После приземления меня встретили военнослужащие и помогли организовать ночлег. Тогда я впервые столкнулась со знаменитыми немецкими перинами в три десятка сантиметров высотой. На следующее утро я явилась к местному майору, который сообщил, что распоряжения несколько изменились, и мне придется остаться во Франкфурте и здесь вести стенографический отчет судебных слушаний свидетельских показаний. Эти новости меня ужасно расстроили. Я хотела быть стенографисткой в Нюрнберге, а не во Франкфурте. Я была потрясена.

И все же я быстро опомнилась и заявила, стараясь подавить нарастающий гнев:

– Нет, я подписала контракт с Военным министерством о работе в Нюрнберге, и я отправляюсь в Нюрнберг. В противном случае можете отправить меня обратно в Соединенные Штаты.

Я удивилась своей решимости, впервые осознав власть, которой наделялся гражданин Соединенных Штатов, работающий по контракту Военного министерства. Если бы я была обычным сотрудником, отправившимся в Германию в командировку, подобного рычага давления у меня бы не было. Майор со мной больше не спорил. А я, проявив такую твердость, весьма гордилась собой.

Последний тревожный полет

Вскоре после этого, закрепив за собой все первоначальные распоряжения, я вылетела в Нюрнберг на борту другого С-47. На этот раз одноместные сиденья стояли вдоль стен миниатюрного фюзеляжа. Насколько я помню, с каждой стороны помещалось по четыре человека. Военный священник, сидевший напротив меня (нас разделял лишь узкий проход), казался мне очень угрюмым и был не особенно словоохотлив.
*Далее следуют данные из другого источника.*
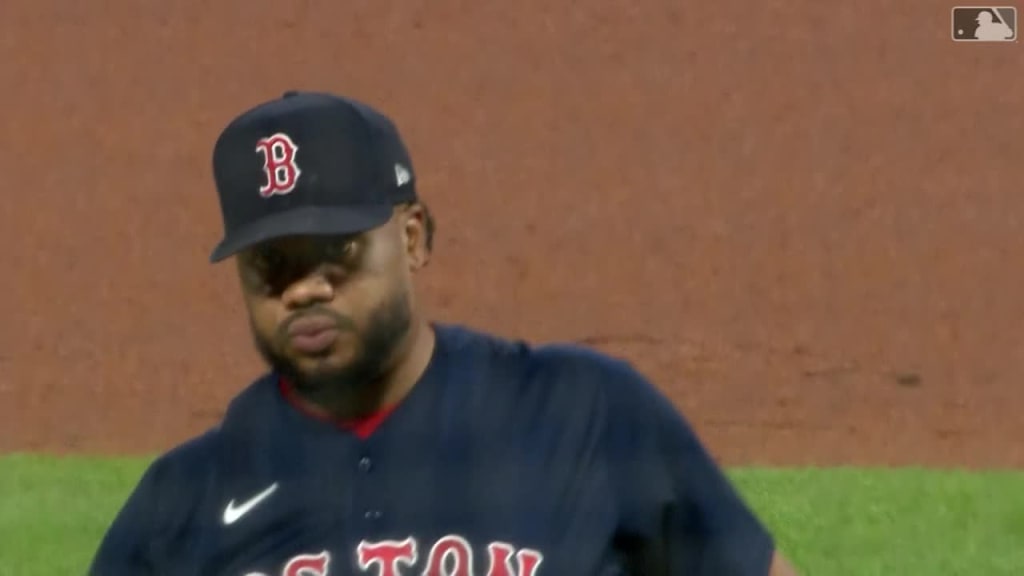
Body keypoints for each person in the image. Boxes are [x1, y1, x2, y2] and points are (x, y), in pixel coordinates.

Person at [89, 90, 800, 575]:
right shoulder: (181, 505)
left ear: (414, 236)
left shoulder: (584, 417)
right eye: (272, 265)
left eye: (336, 251)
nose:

Впрочем, никому из нас было не до разговоров.

В иллюминаторах виднелись хмурые тучи. Самолет попал в сильную турбулентность. Мы все прыгали и прыгали по небу, а пилот говорил кому-то в кабине – второму пилоту или бортрадисту – о том, что им придется кружить вокруг Нюрнберга в ожидании диспетчерских указаний по выполнению посадки. Дверь в кабину пилотов была открыта, так что нам были хорошо слышны все их разговоры. Топлива осталось мало. Так что, выдав отменный поток нецензурной брани, пилот воскликнул:

– Значит, я просто пойду вниз через тучи, и им ничего не останется, кроме как разрешить посадку!

Мы все его слышали, и в пассажирском салоне вновь воцарилась мертвая тишина.

Сидевший напротив меня священник закрыл глаза, и его губы зашевелились в беззвучной молитве. Я тоже молилась.

Слишком мало прошло времени с той угрозы, что нависла над нами во время полета через Северную Атлантику. Я была совсем не готова к новым потрясениям.

Самолет, кренясь из стороны в сторону, продолжал рассекать мрачные тучи. Наконец пилот связался по радиосвязи с диспетчерской вышкой, требуя разрешить аварийную посадку. Он кричал:

– Я больше не могу ждать, у меня топливо заканчивается! Захожу на посадку!

Мы почувствовали, как от быстрого снижения в салоне поднимается давление, и вскоре нас ждала жесткая посадка. В голове гудел рой беспокойных мыслей, пока самолет катился по земле, постепенно теряя скорость. Наконец-то я добралась до холодного, заснеженного, разрушенного бомбежкой Нюрнберга и оказалась на земле, в безопасности. Стояло 6 ноября 1946 года.